### [PROBLEM STATEMENT]
Write the listing below out again word for word, without a single picture.

### [COLLECTED MATERIAL]
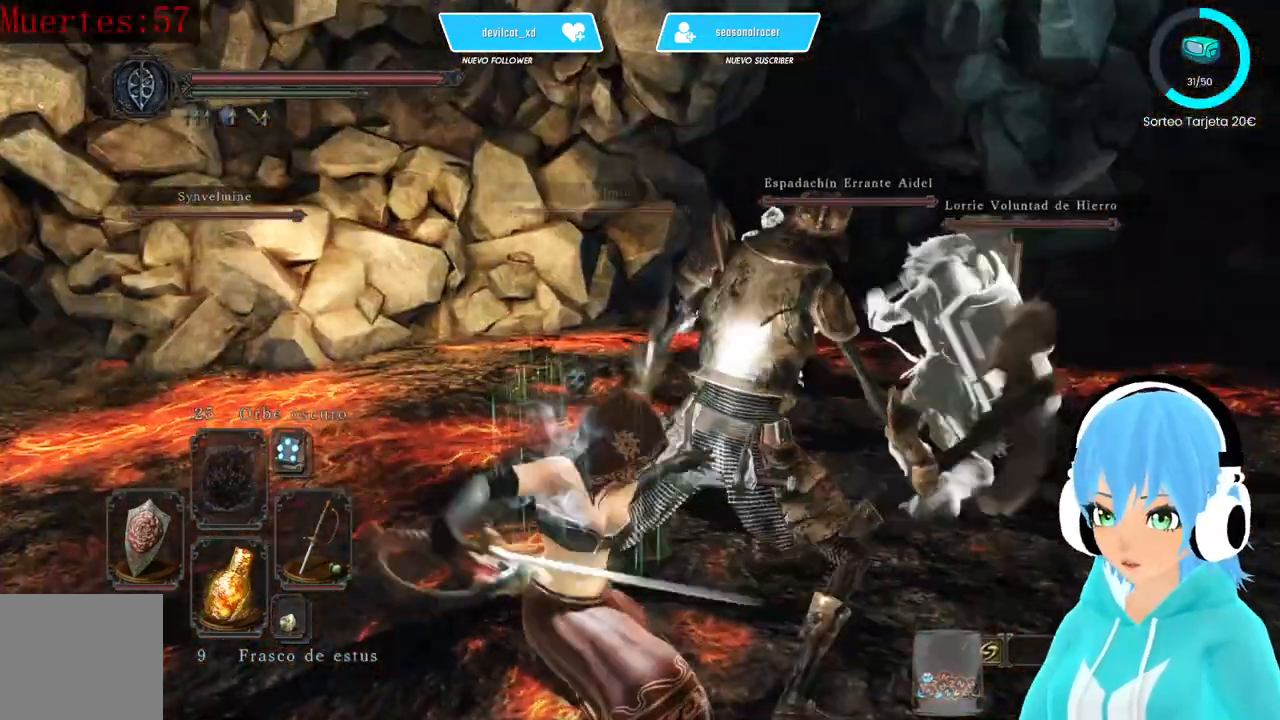
{"dt_ms": 500, "buttons": [], "left_stick": "center", "right_stick": "center", "events": [[167, "right_stick", "center"]]}
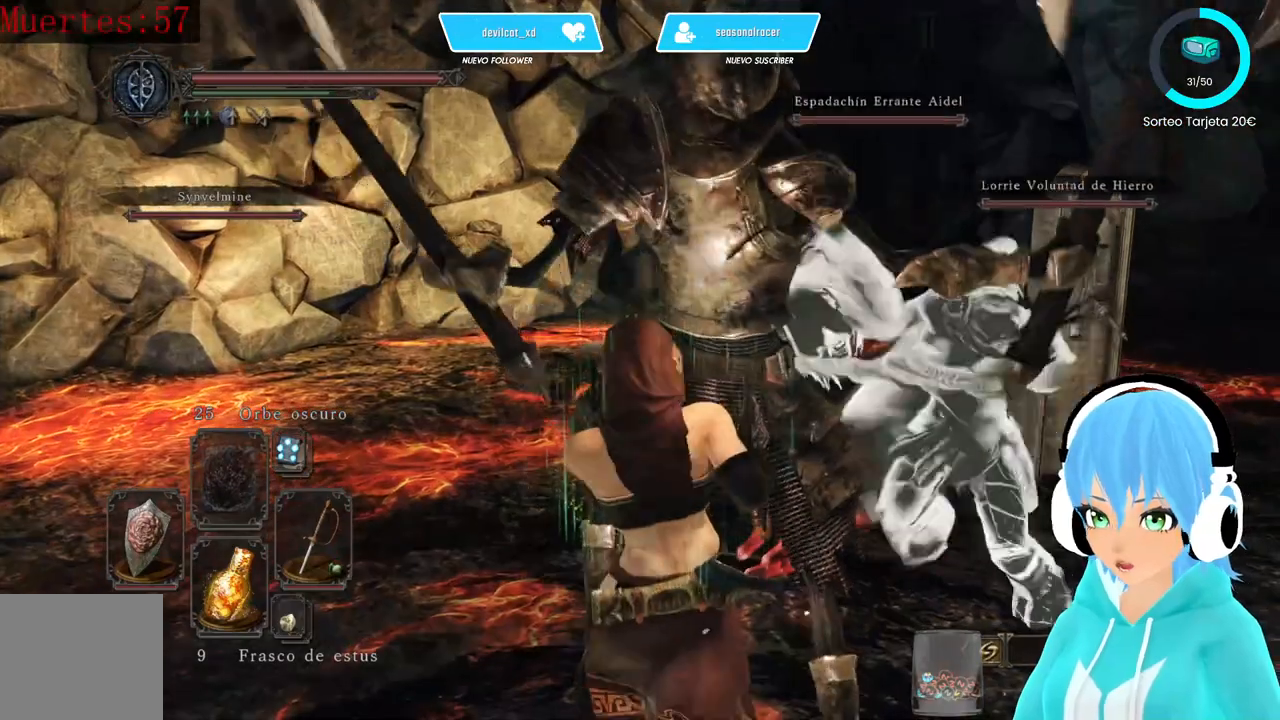
{"dt_ms": 500, "buttons": [], "left_stick": "center", "right_stick": "center", "events": []}
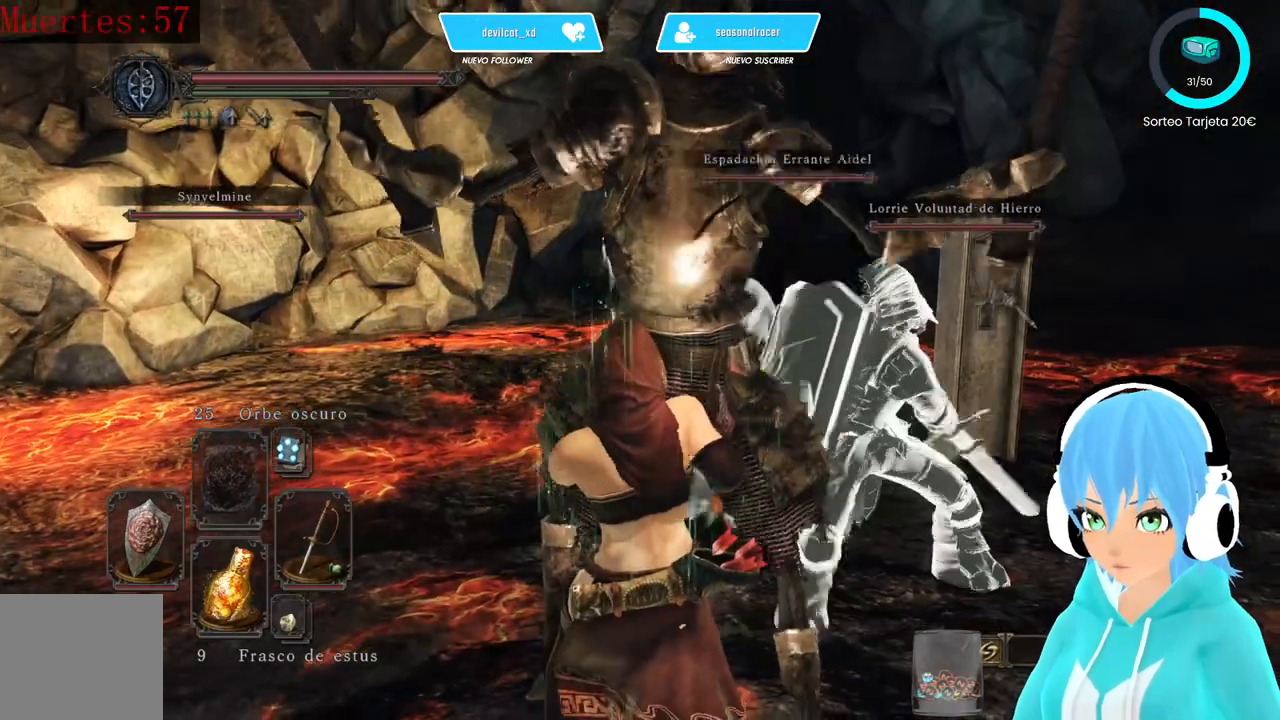
{"dt_ms": 500, "buttons": [], "left_stick": "center", "right_stick": "center", "events": []}
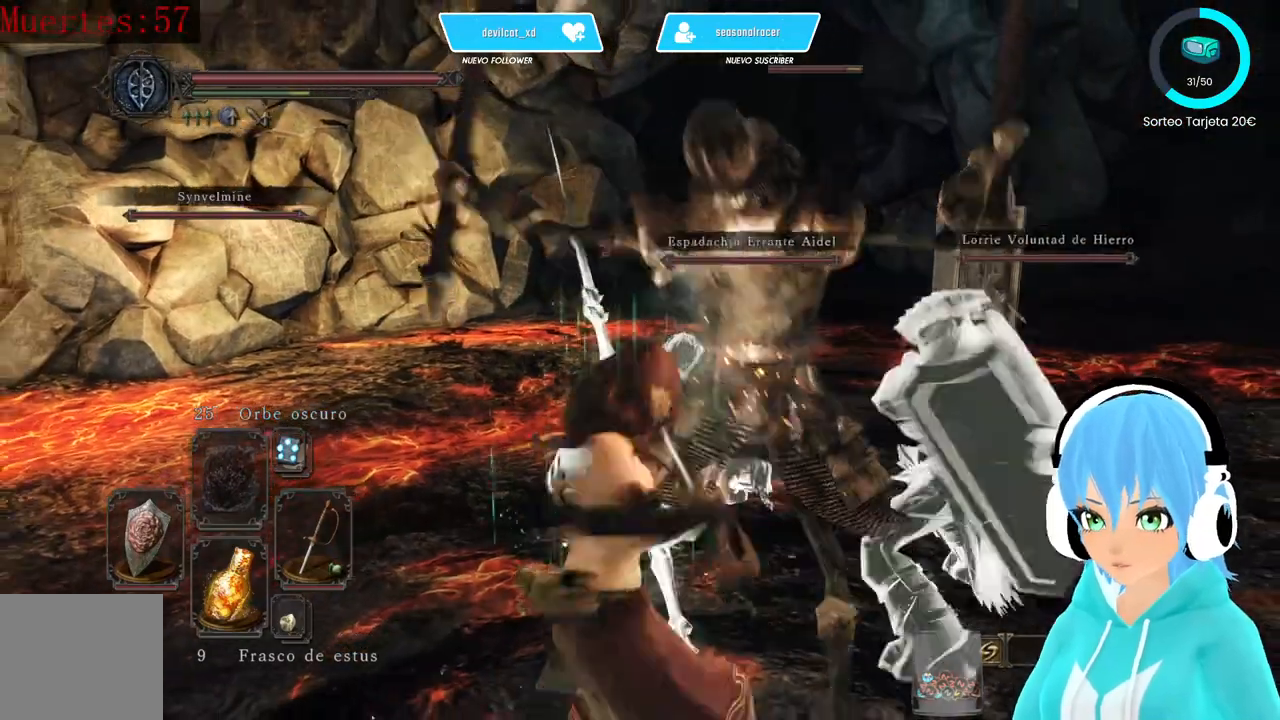
{"dt_ms": 500, "buttons": [], "left_stick": "center", "right_stick": "center", "events": [[83, "R3", "down"], [250, "R3", "up"]]}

### [EXERCISE ANSWER]
{"dt_ms": 500, "buttons": [], "left_stick": "center", "right_stick": "center", "events": [[167, "right_stick", "center"]]}
{"dt_ms": 500, "buttons": [], "left_stick": "center", "right_stick": "center", "events": []}
{"dt_ms": 500, "buttons": [], "left_stick": "center", "right_stick": "center", "events": []}
{"dt_ms": 500, "buttons": [], "left_stick": "center", "right_stick": "center", "events": [[83, "R3", "down"], [250, "R3", "up"]]}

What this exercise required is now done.